Sendo um regime laico, existia na Síria uma convivência pacífica, e mesmo amistosa, entre os seguidores dos cerca de 20 credos por que se distribui a população, além das diversas etnias existentes no país.

Estive na Síria mais do que uma vez, e pude verificar o espírito de confraternização dos seus habitantes. Haveria corrupção? Certamente. Verificar-se-iam injustiças sociais? Com certeza. Estariam cerceadas algumas liberdades? Não duvido.Mas não são essa distorções comuns à generalidade dos países, com especial inclusão do Ocidente? Posso testemunhar que assisti a uma peça num teatro de Damasco em que se faziam as maiores críticas à polícia política do regime, os Mukhabarat, para gáudio dos espectadores. Havia, portanto, uma polícia política. Mas quais são os estados que a não possuem, normalmente disfarçadas com o título de serviços de informações.

Porque não quero, nem devo, alongar-me, proponho duas reflexões.

1) A "Primavera Árabe" é um mito destinado a ocultar a verdadeira intenção de tanto alvoroço: abrir caminho para o Irão e iniciar um cerco à Rússia, agora com o Afeganistão pretensamente domesticado e o Paquistão misteriosamente privado de Bin Laden, cujo cadáver é suposto repousar no fundo dos oceanos. E reforçar também a posição de Israel, protelando sine die, a solução da questão palestiniana.

2) Não vi, até hoje, nenhum dirigente político ocidental preocupar-se com a falta de democracia, da mais elementar liberdade, nas monarquias dos países do Golfo. Precisamente aqueles que apoiaram, para boa consciência da "comunidade internacional", a invasão da Líbia e fornecem agora, armas, dinheiro e homens à insurreição na Síria, nomeadamente a Arábia Saudita e o Qatar, que são considerados países exemplares e que se orgulham em brandir os seus certificados de bom comportamento.

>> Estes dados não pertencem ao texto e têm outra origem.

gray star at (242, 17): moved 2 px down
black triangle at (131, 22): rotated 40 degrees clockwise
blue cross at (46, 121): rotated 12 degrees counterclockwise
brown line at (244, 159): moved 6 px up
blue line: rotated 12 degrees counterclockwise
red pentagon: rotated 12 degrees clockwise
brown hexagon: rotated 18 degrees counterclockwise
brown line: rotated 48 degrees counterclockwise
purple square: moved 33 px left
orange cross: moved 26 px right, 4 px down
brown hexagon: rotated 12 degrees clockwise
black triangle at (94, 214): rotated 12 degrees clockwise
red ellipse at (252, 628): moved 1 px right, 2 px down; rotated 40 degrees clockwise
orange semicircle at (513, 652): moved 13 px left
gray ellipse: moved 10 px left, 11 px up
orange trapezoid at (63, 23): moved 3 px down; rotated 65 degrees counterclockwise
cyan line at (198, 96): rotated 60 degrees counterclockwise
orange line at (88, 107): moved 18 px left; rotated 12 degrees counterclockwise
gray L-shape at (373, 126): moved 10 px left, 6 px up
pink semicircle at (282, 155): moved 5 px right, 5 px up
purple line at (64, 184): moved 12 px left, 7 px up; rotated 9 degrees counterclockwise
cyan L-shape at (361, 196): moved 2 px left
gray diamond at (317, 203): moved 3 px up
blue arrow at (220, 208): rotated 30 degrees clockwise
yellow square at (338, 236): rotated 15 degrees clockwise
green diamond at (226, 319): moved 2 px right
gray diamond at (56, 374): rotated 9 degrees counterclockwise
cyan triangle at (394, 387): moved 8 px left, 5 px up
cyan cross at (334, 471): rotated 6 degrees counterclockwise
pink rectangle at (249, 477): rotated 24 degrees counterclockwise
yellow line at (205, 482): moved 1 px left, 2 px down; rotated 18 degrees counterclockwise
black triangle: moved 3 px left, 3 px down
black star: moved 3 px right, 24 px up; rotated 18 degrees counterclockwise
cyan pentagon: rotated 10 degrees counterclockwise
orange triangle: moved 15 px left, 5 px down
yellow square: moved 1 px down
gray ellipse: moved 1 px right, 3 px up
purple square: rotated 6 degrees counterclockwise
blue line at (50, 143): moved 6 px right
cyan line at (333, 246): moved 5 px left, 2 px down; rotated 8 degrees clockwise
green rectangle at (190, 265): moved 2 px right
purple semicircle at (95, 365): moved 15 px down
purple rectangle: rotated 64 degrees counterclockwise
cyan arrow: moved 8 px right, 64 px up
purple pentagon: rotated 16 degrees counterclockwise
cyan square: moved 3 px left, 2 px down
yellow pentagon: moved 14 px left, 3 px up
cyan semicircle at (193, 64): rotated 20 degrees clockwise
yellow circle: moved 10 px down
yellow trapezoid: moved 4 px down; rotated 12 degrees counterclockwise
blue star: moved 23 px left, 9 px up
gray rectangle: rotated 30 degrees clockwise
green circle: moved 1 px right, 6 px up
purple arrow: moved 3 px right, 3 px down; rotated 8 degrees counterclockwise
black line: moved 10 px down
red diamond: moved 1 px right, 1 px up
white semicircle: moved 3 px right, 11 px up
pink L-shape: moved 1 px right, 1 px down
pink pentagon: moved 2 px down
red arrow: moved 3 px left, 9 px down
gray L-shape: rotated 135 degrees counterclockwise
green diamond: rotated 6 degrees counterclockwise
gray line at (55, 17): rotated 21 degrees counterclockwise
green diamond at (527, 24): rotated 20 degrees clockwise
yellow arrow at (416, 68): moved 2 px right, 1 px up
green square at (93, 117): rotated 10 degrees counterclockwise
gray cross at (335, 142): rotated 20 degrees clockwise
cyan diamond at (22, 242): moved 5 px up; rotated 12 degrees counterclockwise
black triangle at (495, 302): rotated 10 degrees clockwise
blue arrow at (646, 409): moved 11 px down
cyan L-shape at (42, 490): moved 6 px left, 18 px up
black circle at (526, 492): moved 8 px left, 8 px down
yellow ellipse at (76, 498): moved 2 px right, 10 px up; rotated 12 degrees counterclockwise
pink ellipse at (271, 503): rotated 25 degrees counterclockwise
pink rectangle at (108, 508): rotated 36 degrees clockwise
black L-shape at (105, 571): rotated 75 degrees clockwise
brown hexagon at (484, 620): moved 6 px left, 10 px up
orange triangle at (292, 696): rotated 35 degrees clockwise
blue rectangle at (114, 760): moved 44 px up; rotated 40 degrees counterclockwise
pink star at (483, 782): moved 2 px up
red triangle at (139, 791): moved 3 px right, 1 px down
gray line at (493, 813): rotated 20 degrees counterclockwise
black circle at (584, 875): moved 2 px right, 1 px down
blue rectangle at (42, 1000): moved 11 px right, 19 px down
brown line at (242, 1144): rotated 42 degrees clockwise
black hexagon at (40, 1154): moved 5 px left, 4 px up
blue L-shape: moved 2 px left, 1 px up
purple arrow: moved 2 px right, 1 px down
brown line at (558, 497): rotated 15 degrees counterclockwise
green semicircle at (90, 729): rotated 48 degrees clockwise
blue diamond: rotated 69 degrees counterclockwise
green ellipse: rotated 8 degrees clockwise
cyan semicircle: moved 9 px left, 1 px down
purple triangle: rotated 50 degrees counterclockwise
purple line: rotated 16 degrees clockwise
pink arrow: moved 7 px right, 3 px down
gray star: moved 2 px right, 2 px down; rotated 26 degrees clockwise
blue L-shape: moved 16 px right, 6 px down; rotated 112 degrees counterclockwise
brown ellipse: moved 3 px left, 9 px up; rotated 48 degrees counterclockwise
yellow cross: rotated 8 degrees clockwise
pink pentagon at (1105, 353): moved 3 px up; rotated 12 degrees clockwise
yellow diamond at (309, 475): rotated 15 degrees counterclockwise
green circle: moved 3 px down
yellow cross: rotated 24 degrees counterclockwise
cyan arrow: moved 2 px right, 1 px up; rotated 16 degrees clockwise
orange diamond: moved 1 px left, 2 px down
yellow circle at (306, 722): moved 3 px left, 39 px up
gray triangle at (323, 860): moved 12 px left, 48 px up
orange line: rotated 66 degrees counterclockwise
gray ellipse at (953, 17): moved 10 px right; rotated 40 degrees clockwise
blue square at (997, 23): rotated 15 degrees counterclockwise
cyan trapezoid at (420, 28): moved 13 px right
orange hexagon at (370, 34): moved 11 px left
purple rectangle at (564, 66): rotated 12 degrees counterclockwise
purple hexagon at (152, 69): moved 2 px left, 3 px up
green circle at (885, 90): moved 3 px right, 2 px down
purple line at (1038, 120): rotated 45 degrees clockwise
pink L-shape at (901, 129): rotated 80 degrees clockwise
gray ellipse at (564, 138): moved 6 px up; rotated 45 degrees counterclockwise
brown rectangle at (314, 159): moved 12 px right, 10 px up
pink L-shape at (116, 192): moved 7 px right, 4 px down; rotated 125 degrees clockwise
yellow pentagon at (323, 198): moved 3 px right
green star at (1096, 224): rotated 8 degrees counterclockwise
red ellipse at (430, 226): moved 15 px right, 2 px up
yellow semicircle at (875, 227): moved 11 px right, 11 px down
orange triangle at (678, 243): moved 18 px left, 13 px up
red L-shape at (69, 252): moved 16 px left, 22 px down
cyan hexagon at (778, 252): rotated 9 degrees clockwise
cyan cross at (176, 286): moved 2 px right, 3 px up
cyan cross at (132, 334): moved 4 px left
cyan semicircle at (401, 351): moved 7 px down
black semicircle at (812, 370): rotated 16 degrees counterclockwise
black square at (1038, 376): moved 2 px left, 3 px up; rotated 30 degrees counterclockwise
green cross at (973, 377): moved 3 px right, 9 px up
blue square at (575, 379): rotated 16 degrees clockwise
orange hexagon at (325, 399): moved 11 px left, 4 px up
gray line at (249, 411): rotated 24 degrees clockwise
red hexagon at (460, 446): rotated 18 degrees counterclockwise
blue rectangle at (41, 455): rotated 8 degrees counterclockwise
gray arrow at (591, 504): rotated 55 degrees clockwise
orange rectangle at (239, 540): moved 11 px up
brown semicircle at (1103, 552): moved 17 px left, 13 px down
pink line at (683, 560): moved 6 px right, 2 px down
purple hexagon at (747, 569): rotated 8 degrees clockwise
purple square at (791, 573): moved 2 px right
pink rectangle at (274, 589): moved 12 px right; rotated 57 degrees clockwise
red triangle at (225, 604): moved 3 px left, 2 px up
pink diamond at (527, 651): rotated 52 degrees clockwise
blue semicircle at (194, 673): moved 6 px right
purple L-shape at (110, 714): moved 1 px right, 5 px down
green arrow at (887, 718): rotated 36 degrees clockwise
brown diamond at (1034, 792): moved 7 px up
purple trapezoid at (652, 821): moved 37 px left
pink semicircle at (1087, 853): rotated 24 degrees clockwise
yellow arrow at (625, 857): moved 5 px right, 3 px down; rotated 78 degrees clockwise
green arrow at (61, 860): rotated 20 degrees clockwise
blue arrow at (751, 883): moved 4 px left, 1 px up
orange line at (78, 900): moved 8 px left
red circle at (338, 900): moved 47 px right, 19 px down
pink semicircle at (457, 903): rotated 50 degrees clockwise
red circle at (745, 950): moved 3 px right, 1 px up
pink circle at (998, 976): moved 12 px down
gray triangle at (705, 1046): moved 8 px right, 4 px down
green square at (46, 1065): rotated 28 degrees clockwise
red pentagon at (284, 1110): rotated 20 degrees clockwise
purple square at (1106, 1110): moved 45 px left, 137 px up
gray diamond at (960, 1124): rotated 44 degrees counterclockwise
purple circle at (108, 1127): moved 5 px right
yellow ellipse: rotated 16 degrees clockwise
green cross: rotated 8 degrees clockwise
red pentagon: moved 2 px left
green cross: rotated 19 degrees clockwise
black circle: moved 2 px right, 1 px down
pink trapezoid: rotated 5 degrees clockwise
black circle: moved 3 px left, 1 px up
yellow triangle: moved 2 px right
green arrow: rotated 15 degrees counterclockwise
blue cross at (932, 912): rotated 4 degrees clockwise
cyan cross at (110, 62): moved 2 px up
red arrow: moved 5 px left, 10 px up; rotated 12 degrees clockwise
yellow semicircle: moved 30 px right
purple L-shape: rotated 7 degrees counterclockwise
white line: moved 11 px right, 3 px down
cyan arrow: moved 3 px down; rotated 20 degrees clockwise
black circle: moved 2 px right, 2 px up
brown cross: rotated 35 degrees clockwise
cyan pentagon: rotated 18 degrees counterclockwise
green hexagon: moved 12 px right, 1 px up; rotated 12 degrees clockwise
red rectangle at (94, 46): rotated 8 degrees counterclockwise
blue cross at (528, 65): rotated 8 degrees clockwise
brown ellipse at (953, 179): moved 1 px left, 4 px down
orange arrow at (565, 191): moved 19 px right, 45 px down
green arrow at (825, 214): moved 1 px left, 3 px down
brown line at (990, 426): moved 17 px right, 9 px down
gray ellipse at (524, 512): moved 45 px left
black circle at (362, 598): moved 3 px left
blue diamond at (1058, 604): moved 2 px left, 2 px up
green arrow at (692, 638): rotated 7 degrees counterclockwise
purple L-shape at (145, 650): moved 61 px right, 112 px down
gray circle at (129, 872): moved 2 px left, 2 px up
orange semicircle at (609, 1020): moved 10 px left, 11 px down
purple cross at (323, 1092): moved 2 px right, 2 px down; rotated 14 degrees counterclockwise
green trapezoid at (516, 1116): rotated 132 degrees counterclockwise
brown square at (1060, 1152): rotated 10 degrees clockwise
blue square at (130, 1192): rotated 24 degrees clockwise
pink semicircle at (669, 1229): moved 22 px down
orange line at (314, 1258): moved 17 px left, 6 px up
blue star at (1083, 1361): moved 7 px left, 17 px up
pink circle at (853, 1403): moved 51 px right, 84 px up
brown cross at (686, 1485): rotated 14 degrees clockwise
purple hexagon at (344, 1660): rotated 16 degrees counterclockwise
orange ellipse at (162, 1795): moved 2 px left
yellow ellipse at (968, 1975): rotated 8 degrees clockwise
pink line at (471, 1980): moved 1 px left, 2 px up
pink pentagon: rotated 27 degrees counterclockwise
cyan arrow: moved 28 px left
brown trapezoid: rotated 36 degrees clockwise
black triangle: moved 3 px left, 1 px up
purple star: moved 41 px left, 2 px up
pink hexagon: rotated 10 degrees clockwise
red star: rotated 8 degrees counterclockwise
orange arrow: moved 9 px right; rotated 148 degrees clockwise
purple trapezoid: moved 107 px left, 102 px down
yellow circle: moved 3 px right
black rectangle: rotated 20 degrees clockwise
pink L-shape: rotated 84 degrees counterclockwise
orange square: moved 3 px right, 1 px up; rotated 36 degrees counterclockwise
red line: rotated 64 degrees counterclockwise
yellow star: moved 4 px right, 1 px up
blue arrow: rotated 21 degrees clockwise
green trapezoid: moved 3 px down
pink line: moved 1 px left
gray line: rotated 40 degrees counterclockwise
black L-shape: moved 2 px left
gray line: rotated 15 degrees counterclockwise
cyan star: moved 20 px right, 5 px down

O Conselho de Segurança das Nações Unidas, devido aos vetos da Rússia e da China, tem sido impedido de desencadear uma ofensiva militar contra a Síria. Mas, os Estados Unidos e seus sequazes, não o fazendo  abertamente, têm apoiado de forma tanto quanto possível discreta, e com o apoio enigmático da Turquia ( o que faz correr Erdogan?) a revolta contra o presidente Bashar Al-Assad.

Duvido que o regime sírio sobreviva. Mas tenho a certeza de que, a exemplo do Iraque, ou muito pior, devido a circunstâncias que o espaço me não permite explicitar, com Assad ou sem ele, o país entre numa guerra civil permanente,  com o seu interminável cortejo de vítimas.

Muito mais haveria a dizer e deveria ser dito. Mas, por hoje, basta. Talvez os rios de sangue que correm do Iraque, da Síria, da Líbia, em breve do Egipto, porventura do Irão e de outros países, acabem por desaguar em Washington e nas outras capitais do mundo ocidental.


5 comentários:

Anónimo disse...

Simplesmente brilhante. E o autor teria ainda muito mais para dizer.

ZÉ DOS ANZÓIS disse...

O autor faz uma previsão assustadora. Receio que a realidade venha a ser ainda pior do que a previsão do autor.

Abrenúncio disse...

O Grande Satan, que se tem movimentado impunemente pelo universo, será em breve derrotado na mais apocalíptica das tragédias.

Anónimo disse...

Como sempre tenho afirmado, em sintonia, aliás, com o autor do post, podem acreditar que tempos tenebrosos se aproximam velozmente. Não pensem que é fantasia, todas as grandes confrontações começaram deste modo, com as devidas particularidades geográficas e políticas. Só que desta vez, existem em abundância e espalhadas por toda a parte, armas químicas, biológicas e atómicas que os contendores, não se eximirão a utilizar indiscriminadamente. Como diz o autor do post, trata-se do cerco à Rússia e ao Irão, é transparente como água do Luso. Só os ceguinhos não vêem. Mas vai sair-lhes o tiro pela culatra, oh se vai!
Marquis!

Anónimo disse...

Desejo que o regime de Bachar se mantenha e que os seus opositores vão todos para o inferno, que, como diz o post, são os outros.